Excerpted data:
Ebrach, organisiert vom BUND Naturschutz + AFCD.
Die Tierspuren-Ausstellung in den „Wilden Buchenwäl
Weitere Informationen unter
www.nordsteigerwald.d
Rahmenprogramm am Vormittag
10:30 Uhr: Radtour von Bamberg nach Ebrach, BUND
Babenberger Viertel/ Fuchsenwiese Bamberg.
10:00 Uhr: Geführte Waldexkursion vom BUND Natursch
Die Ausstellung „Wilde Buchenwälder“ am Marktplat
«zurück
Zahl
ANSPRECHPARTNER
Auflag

==

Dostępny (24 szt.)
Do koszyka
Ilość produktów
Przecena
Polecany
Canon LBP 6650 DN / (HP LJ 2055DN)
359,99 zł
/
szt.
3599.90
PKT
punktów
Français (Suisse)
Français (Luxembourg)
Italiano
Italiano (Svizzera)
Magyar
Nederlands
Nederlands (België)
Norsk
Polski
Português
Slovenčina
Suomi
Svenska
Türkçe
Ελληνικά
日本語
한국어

--

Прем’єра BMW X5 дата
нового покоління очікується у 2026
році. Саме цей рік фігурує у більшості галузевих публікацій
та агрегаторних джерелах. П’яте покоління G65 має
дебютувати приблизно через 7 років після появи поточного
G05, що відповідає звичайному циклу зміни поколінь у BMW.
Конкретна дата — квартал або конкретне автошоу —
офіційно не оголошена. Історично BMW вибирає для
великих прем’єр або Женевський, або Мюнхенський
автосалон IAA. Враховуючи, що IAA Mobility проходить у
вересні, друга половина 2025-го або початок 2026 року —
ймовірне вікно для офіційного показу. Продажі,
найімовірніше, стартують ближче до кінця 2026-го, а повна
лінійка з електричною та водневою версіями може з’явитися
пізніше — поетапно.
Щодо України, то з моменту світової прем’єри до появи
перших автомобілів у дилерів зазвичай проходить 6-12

Work to complete:
Copy out every line of the entries where the string "проходить" shows up.

Answer box:
автосалон IAA. Враховуючи, що IAA Mobility проходить у
перших автомобілів у дилерів зазвичай проходить 6-12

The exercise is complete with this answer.